Kazan watched him as he entered the tent. He laid his weight against the end of his chain until the collar shut off his wind. His legs and back twitched. In that tent where Radisson had gone were Joan and the baby. He knew that Pierre would not hurt them, but he knew also that with Pierre Radisson something terrible and impending was hovering very near to them. He wanted the man outside—by the fire—where he could lie still, and watch him.
In the tent there was silence. Nearer to him than before came Gray Wolf’s cry. Each night she was calling earlier, and coming closer to the camp. He wanted her very near to him to-night, but he did not even whine in response. He dared not break that strange silence in the tent. He lay still for a long time, tired and lame from the day’s journey, but sleepless. The fire burned lower; the wind in the tree-tops died away; and the thick gray clouds rolled like a massive curtain from under the skies. The stars began to glow white and metallic, and from far in the North there came faintly a crisping moaning sound, like steel sleigh-runners running over frosty snow—the mysterious monotone of the Northern Lights. After that it grew steadily and swiftly colder.
To-night Gray Wolf did not compass herself by the direction of the wind. She followed like a sneaking shadow over the trail Pierre Radisson had made, and when Kazan heard her again, long after midnight, he lay with, his head erect, and his body rigid, save for a curious twitching of his muscles. There was a new note in Gray Wolf’s voice, a wailing note in which there was more than the mate-call. It was The Message. And at the sound of it Kazan rose from out of his silence and his fear, and with his head turned straight up to the sky he howled as the wild dogs of the North howl before the tepees of masters who are newly dead.
Pierre Radisson was dead.
CHAPTER VII
OUT OF THE BLIZZARD
It was dawn when the baby snuggled close to Joan’s warm breast and awakened her with its cry of hunger. She opened her eyes, brushed back the thick hair from her face, and could see where the shadowy form of her father was lying at the other side of the tent. He was very quiet, and she was pleased that he was still sleeping. She knew that the day before he had been very near to exhaustion, and so for half an hour longer she lay quiet, cooing softly to the baby Joan. Then she arose cautiously, tucked the baby in the warm blankets and furs, put on her heavier garments, and went outside.

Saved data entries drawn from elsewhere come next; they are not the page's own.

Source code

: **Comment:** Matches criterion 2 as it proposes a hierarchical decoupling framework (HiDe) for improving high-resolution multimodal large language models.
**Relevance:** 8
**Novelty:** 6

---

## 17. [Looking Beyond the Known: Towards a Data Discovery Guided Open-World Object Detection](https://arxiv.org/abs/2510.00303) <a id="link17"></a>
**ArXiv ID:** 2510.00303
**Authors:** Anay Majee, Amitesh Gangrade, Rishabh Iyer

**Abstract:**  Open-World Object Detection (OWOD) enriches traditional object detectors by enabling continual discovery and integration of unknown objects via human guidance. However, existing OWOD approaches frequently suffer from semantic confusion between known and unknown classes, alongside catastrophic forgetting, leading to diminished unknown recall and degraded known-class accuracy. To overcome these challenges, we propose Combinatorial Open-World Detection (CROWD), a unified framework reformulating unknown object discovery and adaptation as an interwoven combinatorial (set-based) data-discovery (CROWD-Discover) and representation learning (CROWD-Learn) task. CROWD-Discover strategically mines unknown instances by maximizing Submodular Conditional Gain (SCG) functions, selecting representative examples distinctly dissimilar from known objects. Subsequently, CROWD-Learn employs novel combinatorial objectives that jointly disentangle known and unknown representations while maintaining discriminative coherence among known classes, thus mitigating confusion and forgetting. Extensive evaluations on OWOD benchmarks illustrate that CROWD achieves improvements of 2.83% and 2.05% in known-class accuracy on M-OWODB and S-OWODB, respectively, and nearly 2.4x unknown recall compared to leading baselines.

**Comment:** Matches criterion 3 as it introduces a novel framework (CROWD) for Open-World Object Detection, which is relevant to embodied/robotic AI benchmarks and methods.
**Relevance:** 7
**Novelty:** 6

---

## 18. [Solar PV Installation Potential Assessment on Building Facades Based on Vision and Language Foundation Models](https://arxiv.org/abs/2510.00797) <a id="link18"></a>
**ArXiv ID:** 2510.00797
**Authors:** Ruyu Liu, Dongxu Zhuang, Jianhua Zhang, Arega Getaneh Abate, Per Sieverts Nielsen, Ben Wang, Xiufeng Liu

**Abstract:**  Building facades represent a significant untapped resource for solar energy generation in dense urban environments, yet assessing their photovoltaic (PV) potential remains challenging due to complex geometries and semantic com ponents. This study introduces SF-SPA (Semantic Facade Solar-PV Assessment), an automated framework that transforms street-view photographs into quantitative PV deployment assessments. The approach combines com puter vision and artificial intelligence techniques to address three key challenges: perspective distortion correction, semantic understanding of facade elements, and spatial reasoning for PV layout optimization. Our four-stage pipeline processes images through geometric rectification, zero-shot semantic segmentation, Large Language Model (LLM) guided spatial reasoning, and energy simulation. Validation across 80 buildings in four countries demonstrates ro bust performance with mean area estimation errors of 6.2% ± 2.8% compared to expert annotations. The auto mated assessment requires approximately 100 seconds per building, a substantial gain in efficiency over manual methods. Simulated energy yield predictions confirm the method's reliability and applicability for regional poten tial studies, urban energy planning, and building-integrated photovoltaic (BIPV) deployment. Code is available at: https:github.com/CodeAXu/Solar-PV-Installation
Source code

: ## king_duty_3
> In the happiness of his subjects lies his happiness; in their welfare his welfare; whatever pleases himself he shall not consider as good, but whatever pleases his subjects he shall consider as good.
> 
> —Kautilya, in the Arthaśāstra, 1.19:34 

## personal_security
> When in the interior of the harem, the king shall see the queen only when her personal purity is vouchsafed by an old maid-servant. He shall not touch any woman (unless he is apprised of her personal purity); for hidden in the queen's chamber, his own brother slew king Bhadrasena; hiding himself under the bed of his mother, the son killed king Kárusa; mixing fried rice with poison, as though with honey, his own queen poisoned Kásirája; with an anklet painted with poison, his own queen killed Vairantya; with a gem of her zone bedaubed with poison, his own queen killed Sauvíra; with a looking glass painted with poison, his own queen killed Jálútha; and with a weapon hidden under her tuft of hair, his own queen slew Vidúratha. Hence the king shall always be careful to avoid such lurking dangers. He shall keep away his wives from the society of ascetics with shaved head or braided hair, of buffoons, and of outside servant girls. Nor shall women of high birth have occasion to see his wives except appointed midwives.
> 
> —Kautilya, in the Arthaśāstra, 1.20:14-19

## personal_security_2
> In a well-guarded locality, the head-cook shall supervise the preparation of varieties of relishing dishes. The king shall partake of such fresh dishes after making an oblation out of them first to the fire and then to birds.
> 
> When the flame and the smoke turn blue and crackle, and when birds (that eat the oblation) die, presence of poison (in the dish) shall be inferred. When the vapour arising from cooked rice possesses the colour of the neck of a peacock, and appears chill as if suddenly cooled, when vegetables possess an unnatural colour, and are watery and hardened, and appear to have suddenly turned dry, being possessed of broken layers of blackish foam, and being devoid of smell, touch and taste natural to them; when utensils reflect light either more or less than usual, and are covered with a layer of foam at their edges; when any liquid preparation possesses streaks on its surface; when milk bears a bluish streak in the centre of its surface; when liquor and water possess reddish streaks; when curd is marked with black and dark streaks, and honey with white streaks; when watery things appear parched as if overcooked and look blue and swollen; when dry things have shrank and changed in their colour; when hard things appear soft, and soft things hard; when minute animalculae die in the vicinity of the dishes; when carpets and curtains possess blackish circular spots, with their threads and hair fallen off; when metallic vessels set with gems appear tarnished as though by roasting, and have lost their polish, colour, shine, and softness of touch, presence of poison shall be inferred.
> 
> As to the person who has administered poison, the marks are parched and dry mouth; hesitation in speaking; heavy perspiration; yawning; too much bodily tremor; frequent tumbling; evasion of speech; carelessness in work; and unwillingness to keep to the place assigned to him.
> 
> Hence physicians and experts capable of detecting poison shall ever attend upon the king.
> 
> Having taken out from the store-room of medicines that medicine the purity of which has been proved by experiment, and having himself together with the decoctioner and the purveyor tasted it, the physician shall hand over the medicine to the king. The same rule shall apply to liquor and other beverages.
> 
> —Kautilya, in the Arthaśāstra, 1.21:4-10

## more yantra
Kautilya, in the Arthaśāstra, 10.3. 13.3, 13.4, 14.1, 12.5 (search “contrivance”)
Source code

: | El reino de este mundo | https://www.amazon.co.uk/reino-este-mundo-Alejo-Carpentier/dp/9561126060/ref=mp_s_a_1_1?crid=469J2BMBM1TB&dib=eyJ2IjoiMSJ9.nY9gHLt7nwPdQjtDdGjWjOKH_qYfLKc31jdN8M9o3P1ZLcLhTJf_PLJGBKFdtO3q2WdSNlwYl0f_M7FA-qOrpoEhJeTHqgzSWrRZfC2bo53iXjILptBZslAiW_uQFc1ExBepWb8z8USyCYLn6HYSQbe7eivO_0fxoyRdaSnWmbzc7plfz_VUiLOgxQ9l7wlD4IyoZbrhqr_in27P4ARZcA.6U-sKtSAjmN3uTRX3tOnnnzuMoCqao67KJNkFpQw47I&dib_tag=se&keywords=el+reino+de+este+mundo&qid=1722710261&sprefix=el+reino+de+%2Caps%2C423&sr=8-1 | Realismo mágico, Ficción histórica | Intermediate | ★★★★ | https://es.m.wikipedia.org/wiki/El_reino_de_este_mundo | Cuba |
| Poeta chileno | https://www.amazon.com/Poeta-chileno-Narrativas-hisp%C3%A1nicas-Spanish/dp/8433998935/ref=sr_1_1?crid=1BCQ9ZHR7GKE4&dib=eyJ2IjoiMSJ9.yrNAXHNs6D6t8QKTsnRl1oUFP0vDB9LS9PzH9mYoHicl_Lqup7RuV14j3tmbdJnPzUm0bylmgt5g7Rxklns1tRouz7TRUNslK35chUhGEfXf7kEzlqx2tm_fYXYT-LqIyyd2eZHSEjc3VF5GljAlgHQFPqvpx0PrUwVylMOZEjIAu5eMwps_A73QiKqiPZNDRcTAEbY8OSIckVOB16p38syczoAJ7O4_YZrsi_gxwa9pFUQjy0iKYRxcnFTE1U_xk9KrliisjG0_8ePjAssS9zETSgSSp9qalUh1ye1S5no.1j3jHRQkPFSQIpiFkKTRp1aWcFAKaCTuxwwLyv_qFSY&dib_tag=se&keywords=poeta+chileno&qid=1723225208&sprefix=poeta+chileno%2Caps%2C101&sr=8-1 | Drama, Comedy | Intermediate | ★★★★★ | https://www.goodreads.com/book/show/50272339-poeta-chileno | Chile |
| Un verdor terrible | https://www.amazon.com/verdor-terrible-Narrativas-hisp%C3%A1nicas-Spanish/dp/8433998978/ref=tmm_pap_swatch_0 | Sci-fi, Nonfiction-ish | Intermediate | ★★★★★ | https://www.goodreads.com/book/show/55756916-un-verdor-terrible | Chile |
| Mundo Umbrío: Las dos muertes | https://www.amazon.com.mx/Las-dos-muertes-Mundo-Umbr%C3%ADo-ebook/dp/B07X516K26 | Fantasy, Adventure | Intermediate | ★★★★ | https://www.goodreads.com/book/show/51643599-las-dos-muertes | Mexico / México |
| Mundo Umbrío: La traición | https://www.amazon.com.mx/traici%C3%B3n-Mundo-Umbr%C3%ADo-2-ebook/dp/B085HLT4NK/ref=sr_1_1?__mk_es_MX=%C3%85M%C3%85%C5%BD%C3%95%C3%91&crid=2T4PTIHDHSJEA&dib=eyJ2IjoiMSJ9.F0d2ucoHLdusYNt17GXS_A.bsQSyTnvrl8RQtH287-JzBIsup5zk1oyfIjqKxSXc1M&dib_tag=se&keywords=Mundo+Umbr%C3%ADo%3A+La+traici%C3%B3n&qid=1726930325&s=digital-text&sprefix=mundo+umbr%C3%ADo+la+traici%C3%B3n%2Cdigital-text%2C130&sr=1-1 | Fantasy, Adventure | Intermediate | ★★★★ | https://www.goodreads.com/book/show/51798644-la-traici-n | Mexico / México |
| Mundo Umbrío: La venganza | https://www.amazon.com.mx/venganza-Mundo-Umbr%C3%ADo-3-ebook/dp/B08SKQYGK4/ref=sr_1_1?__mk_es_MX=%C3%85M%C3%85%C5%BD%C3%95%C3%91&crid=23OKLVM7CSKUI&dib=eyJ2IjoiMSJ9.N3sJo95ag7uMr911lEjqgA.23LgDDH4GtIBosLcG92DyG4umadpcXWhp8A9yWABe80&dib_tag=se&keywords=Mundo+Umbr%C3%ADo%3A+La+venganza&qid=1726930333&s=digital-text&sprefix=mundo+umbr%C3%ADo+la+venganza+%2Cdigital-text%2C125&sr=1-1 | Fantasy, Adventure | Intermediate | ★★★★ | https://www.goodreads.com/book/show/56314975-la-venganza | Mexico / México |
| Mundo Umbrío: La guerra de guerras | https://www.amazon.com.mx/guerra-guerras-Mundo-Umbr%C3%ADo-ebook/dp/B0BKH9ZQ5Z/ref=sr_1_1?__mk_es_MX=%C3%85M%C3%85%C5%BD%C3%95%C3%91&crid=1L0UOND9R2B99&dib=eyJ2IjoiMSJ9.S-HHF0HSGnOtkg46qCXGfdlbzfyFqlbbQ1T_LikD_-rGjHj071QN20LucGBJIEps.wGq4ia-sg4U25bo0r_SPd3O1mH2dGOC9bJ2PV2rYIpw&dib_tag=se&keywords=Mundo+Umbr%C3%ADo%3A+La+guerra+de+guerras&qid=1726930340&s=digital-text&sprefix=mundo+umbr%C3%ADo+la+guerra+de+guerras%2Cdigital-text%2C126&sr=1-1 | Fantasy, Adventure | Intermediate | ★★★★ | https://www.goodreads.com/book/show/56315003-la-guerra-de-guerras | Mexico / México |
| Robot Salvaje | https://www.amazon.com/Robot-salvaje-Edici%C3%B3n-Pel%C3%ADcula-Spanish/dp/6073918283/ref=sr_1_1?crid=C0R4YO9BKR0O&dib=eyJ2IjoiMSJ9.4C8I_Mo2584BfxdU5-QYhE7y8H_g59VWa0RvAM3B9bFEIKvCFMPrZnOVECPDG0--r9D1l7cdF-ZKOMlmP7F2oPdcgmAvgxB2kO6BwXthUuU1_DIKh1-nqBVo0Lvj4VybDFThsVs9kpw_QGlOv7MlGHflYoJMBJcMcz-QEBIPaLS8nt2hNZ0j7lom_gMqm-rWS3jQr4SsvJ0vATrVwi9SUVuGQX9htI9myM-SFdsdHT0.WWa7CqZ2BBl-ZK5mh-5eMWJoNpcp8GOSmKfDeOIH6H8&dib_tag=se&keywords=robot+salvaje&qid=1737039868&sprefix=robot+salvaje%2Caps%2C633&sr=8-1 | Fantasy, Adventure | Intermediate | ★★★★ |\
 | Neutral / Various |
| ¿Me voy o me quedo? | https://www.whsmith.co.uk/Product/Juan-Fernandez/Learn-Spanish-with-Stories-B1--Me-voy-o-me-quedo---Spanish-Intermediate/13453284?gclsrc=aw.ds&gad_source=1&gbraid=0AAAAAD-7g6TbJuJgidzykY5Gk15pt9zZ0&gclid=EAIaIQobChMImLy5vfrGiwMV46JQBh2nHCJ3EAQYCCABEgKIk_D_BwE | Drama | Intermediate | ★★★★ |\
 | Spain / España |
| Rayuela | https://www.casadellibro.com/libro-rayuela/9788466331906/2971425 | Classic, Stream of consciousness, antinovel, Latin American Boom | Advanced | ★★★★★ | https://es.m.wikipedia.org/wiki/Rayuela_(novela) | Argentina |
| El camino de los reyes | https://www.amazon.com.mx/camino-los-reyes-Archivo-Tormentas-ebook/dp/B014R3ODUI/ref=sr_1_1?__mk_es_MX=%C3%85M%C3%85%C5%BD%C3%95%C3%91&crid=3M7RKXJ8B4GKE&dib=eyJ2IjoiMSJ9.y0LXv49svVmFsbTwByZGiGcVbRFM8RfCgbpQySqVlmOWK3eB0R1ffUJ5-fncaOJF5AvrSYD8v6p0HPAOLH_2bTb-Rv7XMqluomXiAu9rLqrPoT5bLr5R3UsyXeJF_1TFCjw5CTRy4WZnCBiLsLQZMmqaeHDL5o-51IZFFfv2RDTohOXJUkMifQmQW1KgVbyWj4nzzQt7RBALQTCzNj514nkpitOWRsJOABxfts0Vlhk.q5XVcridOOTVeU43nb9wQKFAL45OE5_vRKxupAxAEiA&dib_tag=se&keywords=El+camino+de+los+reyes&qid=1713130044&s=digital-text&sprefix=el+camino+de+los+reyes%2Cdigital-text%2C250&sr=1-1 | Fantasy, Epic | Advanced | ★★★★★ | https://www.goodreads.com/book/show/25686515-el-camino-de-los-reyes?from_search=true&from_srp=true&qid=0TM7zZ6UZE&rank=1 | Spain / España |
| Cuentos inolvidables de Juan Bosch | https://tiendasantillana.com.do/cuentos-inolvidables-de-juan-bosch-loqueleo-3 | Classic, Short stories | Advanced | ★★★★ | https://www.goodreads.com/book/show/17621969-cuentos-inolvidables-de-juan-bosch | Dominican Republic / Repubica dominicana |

By this time it was broad day, and she breathed a sigh of relief when she saw that the storm had passed. It was bitterly cold. It seemed to her that she had never known it to be so cold in all her life. The fire was completely out. Kazan was huddled in a round ball, his nose tucked under his body. He raised his head, shivering, as Joan came out. With her heavily moccasined foot Joan scattered the ashes and charred sticks where the fire had been. There was not a spark left. In returning to the tent she stopped for a moment beside Kazan, and patted his shaggy head.